Większość sklepów funkcjonuje w takim samym stanie jak zwykle, a niektóre są wręcz puste. „Wydaje się, że w tym roku konsumenci obawiają się stania w kolejkach, żeby kupić coś, dlatego coraz częściej decydują się na zakupy online. Co więcej, jest to coraz popularniejszy trend w erze cyfrowej . Ludzie nie chcą już zawracać sobie głowy chodzeniem do sklepu, tylko zamawiają online z dostawą do domu” – powiedział sprzedawca.
Ponadto wielu sprzedawców zauważyło, że siła nabywcza w tym roku jest znacznie niższa niż w latach ubiegłych, nawet w systemie online.

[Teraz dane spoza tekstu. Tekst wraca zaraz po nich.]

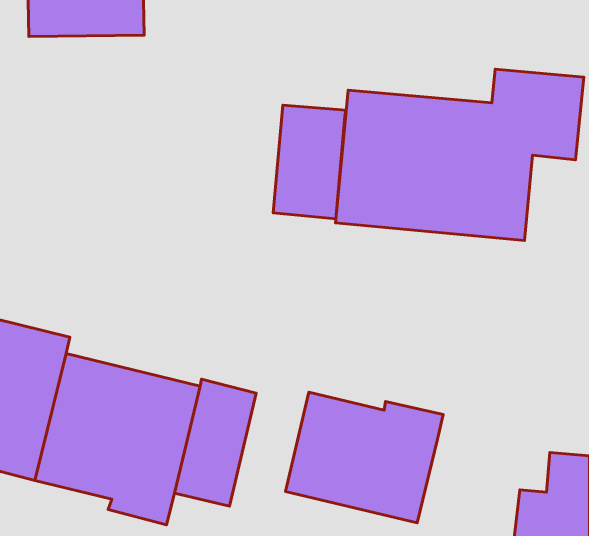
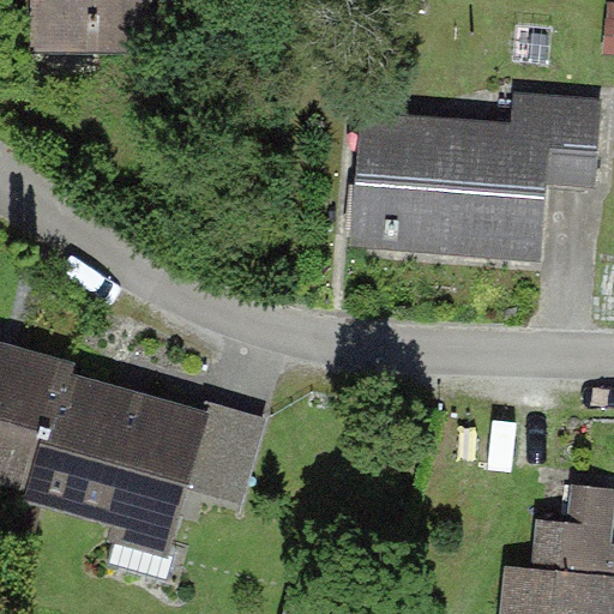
building: [273,105,346,219] -> none
building: [285,392,443,523] -> none

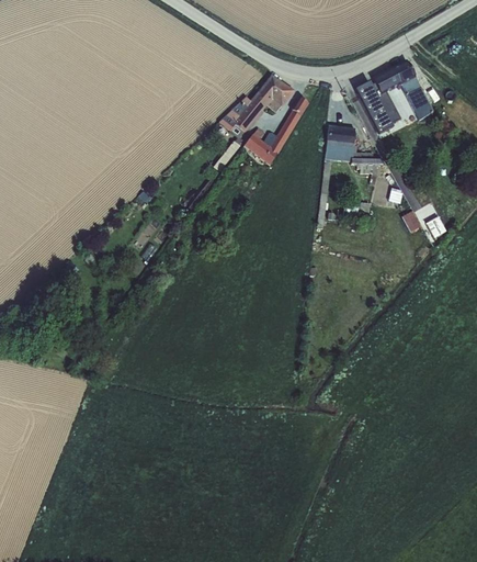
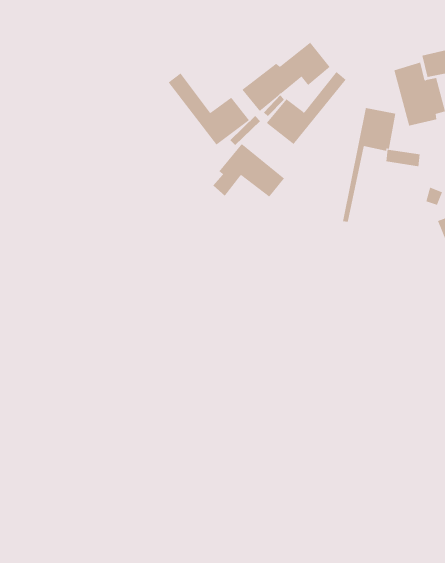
building: none -> [168,72,250,146]
building: none -> [212,143,285,197]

Powodem ma być trudna sytuacja gospodarcza, która skłania konsumentów do zacieśniania wydatków, aby zmniejszyć obciążenia finansowe.
„Wiele osób chce poczekać z zakupami do okresu Tet, ponieważ obecnie trwa okres przejściowy, więc wiele sklepów łączy wyprzedaże magazynowe, aby przygotować się na nowe produkty. Dlatego klienci również ostrożnie podchodzą do tego tematu i czekają na produkty lepszej jakości” – powiedział pracownik sklepu odzieżowego.
Centra handlowe są bogato dekorowane z okazji Czarnego Piątku, ale mimo to nie przyciągają zbyt wielu klientów.
Wiele straganów jest pustych.
Niektóre miejsca są bardziej tętniące życiem, ale nie tak imponujące jak „ogromna” atrakcja, jaką jest ten festiwal zakupów.